*Exercise goal*: Collect every line in the records below that contains the string "nextContext".

Supplied records Block Start

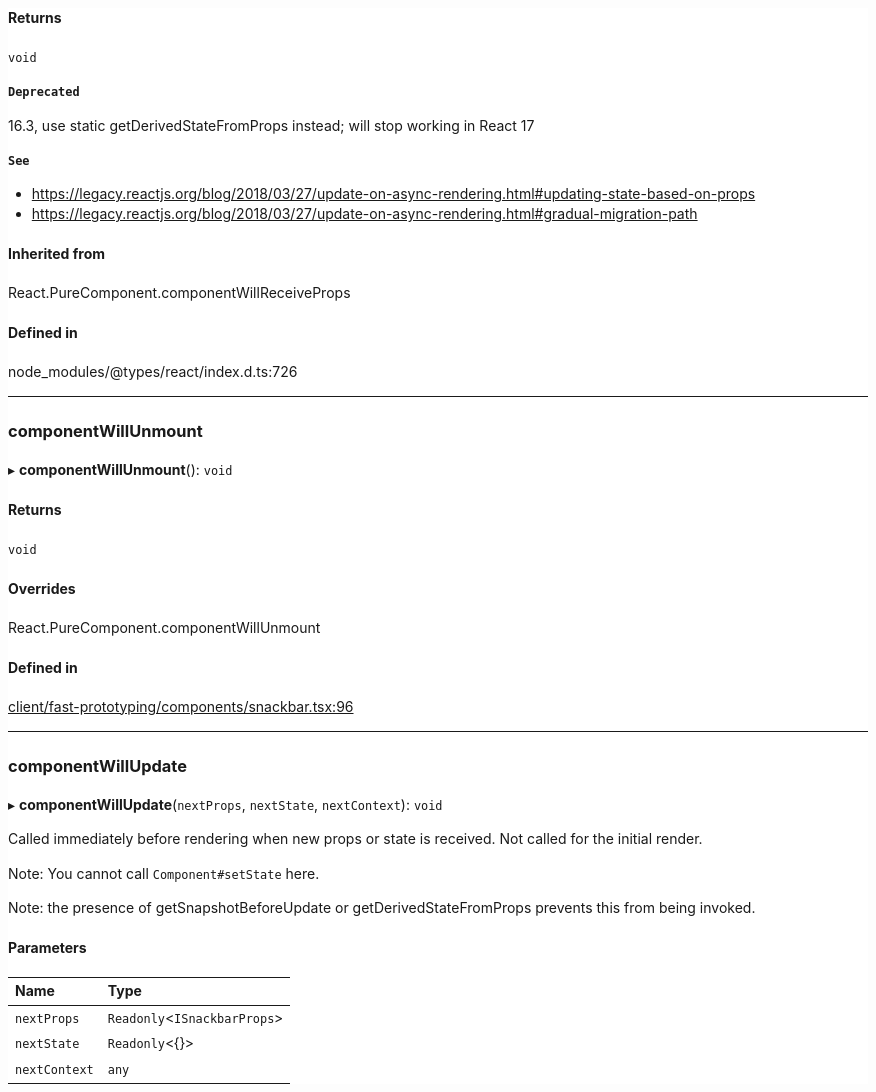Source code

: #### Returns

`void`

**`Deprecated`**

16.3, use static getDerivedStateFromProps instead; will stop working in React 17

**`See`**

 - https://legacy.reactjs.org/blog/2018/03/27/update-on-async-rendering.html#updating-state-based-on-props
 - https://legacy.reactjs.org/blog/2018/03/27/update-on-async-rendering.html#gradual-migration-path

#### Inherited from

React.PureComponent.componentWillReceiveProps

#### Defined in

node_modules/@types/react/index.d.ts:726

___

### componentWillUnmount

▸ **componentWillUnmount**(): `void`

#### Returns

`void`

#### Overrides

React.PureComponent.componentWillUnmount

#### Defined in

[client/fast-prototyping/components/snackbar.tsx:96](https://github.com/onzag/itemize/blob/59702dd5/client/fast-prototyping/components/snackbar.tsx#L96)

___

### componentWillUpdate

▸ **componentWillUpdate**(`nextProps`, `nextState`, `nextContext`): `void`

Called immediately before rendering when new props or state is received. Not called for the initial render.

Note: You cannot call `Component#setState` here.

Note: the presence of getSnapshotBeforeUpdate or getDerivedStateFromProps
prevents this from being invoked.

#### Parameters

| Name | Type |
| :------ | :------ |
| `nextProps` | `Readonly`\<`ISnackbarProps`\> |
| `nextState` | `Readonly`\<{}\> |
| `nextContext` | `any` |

Supplied records Block End

*Solution to the exercise*:
▸ **componentWillUpdate**(`nextProps`, `nextState`, `nextContext`): `void`
| `nextContext` | `any` |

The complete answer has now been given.